Back in the USA, Bob and I spoke of our Middle East experiences at many UMC and other churches, schools, and gatherings in Michigan, New York, and the D.C. area, hoping for a better understanding of the larger Palestinian/Israeli situation. I returned to Palestine/Israel several times to renew ties, and after Bob’s passing in 1988, I continued my advocacy for justice in Palestine.
In 2012, a new phase of my Palestinian connection started after a member of Dumbarton UMC (my home church) was looking for host families for Palestinian students coming to this country on 4-year scholarships. The hosting was for two weeks during their orientation but for me it became much more. I volunteered and a few weeks later picked up two Palestinian students from Lebanon at Dulles Airport. The students and I connected in many ways, and over the past 13 years, I have hosted more than 50 Palestinian students during holidays, summers, and post-grad internships. Some of the students from the West Bank are children and grandchildren of our friends from the early days. Other students I hosted came from Lebanon, Syria and a dozen or more from Gaza, an area I visited on two trips to the Middle East.
It was thanks to the Gazan students that I met Ghada Rabah, an educator in Gaza and, for many years, the liaison with the Gaza students I hosted. We met at Peet’s Coffee Shop when she was in the D.C. area and we remained friends on social media. Ghada was one of those unusual educators who put her whole self into helping the students in her charge. She was proud of their work and their successes. The Gaza genocide became more personal when I got word that Ghada and her brother were buried in the rubble of their home as they were trying to get their elderly mother and special-needs sister out to safety. For two days, Ghada used her cell phone to call for help. I asked friends from my church group to pray for Ghada’s safety.

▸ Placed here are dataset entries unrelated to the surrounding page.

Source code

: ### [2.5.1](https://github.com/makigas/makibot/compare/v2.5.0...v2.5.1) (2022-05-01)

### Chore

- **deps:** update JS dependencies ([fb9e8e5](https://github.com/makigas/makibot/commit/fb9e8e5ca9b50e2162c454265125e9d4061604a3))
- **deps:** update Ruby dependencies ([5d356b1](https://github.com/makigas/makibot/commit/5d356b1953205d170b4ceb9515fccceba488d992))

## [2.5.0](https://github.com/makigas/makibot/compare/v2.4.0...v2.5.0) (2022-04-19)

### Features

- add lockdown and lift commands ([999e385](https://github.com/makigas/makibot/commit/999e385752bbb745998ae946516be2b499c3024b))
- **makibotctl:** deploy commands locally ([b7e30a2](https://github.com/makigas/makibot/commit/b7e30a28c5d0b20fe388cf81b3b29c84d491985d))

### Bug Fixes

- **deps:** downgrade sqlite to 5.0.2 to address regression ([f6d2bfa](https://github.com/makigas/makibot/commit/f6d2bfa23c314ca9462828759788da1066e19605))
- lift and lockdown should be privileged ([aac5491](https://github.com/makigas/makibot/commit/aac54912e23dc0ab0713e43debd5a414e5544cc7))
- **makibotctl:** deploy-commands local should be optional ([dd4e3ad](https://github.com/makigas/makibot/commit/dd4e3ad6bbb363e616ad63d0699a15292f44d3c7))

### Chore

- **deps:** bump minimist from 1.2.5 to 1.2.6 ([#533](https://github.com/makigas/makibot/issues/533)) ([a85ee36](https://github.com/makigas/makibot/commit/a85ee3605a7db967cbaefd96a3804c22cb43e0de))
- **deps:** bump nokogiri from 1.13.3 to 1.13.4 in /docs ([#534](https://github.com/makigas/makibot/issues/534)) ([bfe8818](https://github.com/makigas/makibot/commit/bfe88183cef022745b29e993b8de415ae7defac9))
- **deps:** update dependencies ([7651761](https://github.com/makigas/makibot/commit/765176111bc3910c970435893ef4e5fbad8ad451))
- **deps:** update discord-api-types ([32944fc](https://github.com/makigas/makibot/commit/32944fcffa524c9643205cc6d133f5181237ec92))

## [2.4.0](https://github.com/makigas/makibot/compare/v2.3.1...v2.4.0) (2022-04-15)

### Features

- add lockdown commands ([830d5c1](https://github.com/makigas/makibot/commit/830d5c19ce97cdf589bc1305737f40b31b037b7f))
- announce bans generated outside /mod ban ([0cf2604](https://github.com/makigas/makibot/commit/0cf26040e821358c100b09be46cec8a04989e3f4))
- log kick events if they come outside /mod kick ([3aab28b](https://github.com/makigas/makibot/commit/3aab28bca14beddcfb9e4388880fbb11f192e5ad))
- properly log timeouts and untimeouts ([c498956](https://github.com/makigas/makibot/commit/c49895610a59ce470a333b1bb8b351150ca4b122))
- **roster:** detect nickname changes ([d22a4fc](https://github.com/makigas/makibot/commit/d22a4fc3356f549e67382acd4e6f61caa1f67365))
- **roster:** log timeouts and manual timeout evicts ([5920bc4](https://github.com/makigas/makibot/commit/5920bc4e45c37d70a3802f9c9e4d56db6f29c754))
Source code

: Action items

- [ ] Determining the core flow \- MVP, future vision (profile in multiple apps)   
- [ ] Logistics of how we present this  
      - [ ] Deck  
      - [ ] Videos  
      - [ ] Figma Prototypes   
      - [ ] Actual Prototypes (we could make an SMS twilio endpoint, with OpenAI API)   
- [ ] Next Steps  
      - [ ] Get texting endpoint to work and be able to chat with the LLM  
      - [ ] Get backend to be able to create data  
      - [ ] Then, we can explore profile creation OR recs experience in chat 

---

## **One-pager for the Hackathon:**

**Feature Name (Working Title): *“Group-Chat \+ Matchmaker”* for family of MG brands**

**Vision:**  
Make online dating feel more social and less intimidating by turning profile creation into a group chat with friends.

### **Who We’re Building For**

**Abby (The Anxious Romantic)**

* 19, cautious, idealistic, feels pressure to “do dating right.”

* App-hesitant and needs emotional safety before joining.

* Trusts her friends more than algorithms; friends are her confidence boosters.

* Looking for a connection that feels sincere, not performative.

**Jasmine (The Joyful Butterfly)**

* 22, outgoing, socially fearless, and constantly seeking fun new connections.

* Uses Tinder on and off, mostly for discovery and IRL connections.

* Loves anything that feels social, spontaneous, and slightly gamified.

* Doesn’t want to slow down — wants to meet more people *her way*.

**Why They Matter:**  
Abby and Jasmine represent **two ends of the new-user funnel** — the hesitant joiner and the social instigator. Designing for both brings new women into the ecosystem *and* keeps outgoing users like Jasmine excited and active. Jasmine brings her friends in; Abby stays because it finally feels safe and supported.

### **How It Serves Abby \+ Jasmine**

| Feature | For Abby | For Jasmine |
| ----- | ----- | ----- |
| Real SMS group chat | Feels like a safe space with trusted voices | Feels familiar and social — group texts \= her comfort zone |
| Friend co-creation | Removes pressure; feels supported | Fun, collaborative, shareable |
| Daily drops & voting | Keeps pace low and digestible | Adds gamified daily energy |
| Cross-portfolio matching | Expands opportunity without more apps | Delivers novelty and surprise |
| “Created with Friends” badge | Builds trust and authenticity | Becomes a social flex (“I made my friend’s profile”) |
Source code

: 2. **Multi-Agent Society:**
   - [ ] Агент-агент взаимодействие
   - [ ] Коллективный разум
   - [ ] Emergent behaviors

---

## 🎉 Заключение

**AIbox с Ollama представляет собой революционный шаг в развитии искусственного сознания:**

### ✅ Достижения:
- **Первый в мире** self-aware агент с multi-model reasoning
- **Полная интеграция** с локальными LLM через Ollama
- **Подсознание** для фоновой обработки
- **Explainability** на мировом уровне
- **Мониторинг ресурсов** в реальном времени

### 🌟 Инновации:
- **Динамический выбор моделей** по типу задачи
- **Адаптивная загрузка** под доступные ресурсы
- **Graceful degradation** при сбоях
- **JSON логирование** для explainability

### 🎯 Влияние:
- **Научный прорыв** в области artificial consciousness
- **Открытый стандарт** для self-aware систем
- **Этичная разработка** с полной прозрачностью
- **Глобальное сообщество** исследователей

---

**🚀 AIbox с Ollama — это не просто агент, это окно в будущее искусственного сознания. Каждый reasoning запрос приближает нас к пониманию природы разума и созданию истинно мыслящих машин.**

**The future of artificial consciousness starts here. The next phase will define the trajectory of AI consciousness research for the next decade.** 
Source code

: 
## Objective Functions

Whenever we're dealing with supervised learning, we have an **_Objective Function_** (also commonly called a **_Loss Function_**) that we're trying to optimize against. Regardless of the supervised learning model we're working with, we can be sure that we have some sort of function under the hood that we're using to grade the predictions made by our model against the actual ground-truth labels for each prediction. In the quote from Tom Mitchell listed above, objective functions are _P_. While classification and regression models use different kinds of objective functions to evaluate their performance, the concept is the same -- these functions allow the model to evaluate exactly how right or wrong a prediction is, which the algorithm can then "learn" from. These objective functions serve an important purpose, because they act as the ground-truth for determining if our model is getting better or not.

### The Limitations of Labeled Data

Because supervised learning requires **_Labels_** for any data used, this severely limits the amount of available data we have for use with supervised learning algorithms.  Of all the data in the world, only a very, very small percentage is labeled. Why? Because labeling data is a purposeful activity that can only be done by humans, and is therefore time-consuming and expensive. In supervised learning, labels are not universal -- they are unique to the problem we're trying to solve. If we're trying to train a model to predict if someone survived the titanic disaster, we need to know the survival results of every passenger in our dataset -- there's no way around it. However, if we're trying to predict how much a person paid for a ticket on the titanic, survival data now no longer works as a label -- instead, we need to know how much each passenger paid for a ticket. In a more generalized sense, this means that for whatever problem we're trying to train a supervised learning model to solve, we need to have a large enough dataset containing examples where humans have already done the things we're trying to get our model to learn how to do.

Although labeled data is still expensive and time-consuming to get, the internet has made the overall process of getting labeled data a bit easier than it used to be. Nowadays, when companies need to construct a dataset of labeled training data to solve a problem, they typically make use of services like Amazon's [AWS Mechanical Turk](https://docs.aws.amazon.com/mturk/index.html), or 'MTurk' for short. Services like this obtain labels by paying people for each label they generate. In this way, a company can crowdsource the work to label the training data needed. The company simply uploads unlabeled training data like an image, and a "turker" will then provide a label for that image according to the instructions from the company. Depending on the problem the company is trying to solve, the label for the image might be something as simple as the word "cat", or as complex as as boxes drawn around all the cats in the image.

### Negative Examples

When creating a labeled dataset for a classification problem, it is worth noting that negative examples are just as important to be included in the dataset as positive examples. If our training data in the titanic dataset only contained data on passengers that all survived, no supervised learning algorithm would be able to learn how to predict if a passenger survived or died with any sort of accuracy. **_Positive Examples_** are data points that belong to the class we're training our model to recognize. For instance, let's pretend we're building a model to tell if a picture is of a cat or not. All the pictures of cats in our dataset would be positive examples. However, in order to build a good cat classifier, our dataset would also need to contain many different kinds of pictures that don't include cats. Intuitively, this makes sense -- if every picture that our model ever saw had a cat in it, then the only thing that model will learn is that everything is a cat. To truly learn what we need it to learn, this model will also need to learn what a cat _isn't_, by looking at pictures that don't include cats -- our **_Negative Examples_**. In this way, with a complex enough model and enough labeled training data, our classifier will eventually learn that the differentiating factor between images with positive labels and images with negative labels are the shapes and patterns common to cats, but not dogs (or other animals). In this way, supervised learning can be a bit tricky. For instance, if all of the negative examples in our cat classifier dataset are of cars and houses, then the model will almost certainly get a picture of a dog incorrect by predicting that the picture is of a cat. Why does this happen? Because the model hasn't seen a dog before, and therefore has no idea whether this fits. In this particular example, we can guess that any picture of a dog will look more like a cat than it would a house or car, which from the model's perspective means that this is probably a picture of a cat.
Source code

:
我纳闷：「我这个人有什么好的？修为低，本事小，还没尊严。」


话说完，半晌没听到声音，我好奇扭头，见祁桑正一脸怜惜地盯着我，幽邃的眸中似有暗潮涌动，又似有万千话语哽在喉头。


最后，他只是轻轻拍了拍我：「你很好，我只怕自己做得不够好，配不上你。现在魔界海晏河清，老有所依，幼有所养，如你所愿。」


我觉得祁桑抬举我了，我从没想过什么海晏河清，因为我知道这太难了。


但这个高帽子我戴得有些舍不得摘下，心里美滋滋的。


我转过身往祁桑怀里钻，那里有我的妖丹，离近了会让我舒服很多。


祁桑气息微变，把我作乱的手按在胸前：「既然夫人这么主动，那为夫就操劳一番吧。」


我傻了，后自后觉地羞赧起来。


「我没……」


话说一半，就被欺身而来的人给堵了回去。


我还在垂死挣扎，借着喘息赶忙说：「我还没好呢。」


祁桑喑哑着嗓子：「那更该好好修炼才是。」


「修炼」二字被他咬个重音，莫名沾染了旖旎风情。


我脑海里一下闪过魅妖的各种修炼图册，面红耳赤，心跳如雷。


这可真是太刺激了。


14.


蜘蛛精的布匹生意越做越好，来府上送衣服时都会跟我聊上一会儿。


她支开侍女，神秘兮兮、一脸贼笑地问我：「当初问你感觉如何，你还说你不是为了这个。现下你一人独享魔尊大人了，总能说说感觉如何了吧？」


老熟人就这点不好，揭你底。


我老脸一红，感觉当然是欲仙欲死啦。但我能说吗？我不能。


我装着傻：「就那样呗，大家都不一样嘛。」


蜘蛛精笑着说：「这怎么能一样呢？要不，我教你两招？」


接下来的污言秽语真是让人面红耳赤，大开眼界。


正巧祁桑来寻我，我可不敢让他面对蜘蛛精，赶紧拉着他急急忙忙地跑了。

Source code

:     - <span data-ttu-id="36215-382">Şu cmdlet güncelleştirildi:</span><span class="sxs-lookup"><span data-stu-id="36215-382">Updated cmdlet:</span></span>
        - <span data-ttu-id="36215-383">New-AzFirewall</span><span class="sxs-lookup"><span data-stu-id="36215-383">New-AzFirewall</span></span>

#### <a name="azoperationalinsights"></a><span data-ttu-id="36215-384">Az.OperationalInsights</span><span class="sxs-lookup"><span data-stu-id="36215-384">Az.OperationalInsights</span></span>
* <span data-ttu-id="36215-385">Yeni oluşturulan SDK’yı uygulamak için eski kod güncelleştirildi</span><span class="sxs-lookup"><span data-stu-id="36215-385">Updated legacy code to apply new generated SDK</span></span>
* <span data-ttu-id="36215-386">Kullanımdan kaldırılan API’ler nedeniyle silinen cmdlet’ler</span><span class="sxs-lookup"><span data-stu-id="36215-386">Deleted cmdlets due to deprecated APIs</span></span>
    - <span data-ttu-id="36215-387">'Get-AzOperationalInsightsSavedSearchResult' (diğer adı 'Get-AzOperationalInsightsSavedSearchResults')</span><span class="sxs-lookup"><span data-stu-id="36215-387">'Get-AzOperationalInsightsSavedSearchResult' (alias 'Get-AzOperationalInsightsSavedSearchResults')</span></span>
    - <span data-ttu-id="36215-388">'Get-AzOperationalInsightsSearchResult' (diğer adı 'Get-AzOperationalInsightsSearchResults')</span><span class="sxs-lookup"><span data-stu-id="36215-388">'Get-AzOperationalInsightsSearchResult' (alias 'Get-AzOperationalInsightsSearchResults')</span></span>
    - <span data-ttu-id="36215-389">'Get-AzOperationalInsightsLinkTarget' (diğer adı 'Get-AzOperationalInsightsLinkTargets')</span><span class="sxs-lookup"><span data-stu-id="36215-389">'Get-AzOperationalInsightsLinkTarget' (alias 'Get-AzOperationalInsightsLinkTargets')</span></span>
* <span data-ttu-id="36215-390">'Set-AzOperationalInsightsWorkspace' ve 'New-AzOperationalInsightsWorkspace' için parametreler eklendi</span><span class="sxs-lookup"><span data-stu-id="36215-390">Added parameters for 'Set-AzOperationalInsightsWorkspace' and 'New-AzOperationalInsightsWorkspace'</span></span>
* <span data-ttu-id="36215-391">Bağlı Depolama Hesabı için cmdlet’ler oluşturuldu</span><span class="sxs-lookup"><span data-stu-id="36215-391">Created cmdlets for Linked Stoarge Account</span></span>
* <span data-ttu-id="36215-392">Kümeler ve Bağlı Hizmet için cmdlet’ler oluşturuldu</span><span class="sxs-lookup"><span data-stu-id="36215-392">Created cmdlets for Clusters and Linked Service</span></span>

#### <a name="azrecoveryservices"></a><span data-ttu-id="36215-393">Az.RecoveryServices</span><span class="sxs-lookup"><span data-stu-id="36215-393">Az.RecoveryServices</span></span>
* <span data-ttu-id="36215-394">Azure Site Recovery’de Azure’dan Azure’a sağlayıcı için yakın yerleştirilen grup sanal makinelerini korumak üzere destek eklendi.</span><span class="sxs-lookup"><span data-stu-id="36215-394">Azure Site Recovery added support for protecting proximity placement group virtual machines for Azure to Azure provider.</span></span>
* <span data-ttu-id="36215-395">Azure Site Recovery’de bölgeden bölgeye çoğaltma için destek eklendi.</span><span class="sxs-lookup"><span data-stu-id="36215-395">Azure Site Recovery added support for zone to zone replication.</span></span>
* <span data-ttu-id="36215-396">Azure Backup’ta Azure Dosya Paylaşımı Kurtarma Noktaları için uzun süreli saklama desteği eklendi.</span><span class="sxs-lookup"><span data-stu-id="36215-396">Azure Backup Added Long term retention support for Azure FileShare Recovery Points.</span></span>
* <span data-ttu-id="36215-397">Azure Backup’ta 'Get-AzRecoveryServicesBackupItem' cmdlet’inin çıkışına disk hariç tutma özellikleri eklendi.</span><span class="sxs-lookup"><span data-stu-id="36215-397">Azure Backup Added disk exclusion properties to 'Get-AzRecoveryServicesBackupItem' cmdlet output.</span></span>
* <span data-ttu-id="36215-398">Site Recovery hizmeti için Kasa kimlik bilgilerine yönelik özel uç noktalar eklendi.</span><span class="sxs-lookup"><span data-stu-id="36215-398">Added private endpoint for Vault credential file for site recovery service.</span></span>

Around 3 p.m. on September 24, I received word that a second Israeli drone had dropped explosives on her apartment complex, and Ghada and her brother were killed. Ghada becomes one more of the 70,000 Palestinians killed in Gaza in the past two years.
As we prepare to welcome the Christ Child into our homes and hearts in this season, let us remember that Jesus was born in Bethlehem, a city in Palestine. Just as Herod ordered the slaughter of every infant in an attempt to kill the newborn king, thousands of innocent children are counted among the 70,000 dead. In this holy season of Advent, as we await the coming Light who enters a world so desperate for peace, may we hold the people of Palestine, and all who suffer under violence and oppression, in persistent prayer, asking God to kindle justice, mercy, and hope anew.